|Comune di Cesena|
Panorama of Cesena
|• Mayor||Paolo Lucchi (PD)|
|• Total||249.47 km2 (96.32 sq mi)|
|Elevation||44 m (144 ft)|
|• Density||390/km2 (1,000/sq mi)|
|Time zone||CET (UTC+1)|
|• Summer (DST)||CEST (UTC+2)|
|Postal code||47521 - 47522|
|Patron saint||St. John the Baptist|
|Saint day||June 24|
Cesena (Italian pronunciation: [tʃɛˈzeːna]) is a city and comune in the Emilia-Romagna region of northern Italy, south of Ravenna and west of Rimini, on the Savio River, co-chief of the Province of Forlì-Cesena. It is at the foot of the Apennines, and about 15 kilometres (9 miles) from the Adriatic Sea.
Cesena was originally an Umbrian or Etruscan town, known as Caesena. After a brief spell under Gaulish rule, it was taken over by Romans in the 3rd century BC. It was a garrison town of strategic importance which was destroyed in the wars between Gaius Marius and Sulla. Pliny mentions the wines of Cesena as among the best.
Cesena was on the border that the Exarchate of Ravenna shared with the Lombards.

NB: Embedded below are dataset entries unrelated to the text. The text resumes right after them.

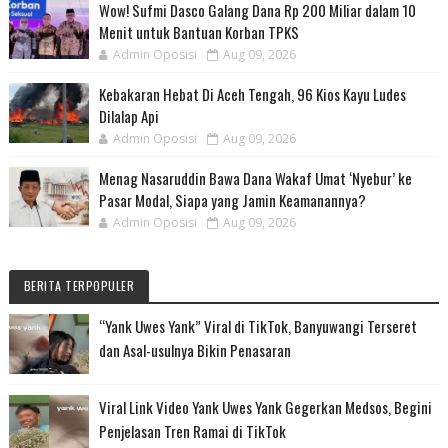
Wow! Sufmi Dasco Galang Dana Rp 200 Miliar dalam 10
Menit untuk Bantuan Korban TPKS
Admin Oposisi
Aug 09, 2026
Kebakaran Hebat Di Aceh Tengah, 96 Kios Kayu Ludes
Dilalap Api
Admin Oposisi
Aug 09, 2026
Menag Nasaruddin Bawa Dana Wakaf Umat ‘Nyebur’ ke
Pasar Modal, Siapa yang Jamin Keamanannya?
Admin Oposisi
Aug 09, 2026
BERITA TERPOPULER
“Yank Uwes Yank” Viral di TikTok, Banyuwangi Terseret
dan Asal-usulnya Bikin Penasaran
Viral Link Video Yank Uwes Yank Gegerkan Medsos, Begini
Penjelasan Tren Ramai di TikTok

It was presented to the Papacy by its Frankish conqueror in 754 and passed back and forth between the popes and the archbishops of Ravenna, was briefly a communal republic (1183–1198). It was then long contested between popes and Holy Roman Emperors. The brief rule by the Forlivese Ordelaffi was crushed in 1357 by Papal troops led by Cardinal Gil de Albornoz, after a long siege heroically endured by Cia degli Ordelaffi, wife of the Lord of Forlì.

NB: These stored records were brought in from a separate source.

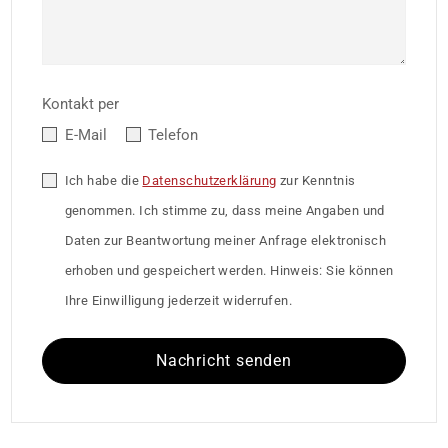
Kontakt per
E-Mail
Telefon
Ich habe die
Datenschutzerklärung
zur Kenntnis
genommen. Ich stimme zu, dass meine Angaben und
Daten zur Beantwortung meiner Anfrage elektronisch
erhoben und gespeichert werden. Hinweis: Sie können
Ihre Einwilligung jederzeit widerrufen.
Nachricht senden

The little comune revolted again in 1377 during the War of the Eight Saints. This time it was recaptured by Breton troops of Giovanni Acuto (the English-born condottiere John Hawkwood) under the command of Robert, Cardinal of Geneva, (later antipope Clement VII). The latter, acting as the legate of Pope Gregory XI, directed the savage murder of between 2,500 and 5,000 civilians. By the laws of war at the time this was regarded as an atrocity that earned the label of the "Cesena Bloodbath" and the cardinal the "butcher of Cesena". The following year what remained of Cesena was assigned by the new pope Urban VI to Galeotto I Malatesta.
During the period 1379-1465 the city recovered and prospered under the Malatesta, who rebuilt the castle (called Rocca Malatestiana) overlooking the town. The Malatestiana Library, built by near the castle by Malatesta Novello (1429), is considered a fine example of a Renaissance library and holds many valuable manuscripts.

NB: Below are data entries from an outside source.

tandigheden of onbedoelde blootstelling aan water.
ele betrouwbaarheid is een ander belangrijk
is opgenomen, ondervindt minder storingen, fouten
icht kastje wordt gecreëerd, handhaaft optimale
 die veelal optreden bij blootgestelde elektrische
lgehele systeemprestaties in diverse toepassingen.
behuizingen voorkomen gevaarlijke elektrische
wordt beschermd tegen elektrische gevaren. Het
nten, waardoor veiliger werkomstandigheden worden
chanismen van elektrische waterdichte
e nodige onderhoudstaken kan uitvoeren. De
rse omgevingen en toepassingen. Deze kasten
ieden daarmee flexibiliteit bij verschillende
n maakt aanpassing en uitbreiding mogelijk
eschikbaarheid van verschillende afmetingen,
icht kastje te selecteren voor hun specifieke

After Novello's death (1465), Cesena returned to the Papal States, but was again seized by a local seignor, Cesare Borgia, in 1500. The city was elevated to capital of his powerful though short-lived duchy.
Cesena subsequently turned into a secondary city of the Papal States. In the 18th and 19th centuries Pope Pius VI and Pope Pius VII were born in the city, which also had Pope Pius VIII as bishop, gaining the title of "city of the three popes". During the Napoleonic Wars it was stripped of numerous monasteries and churches. Some of its citizens had notable roles in the unification of Italy, in the second half of the 19th century.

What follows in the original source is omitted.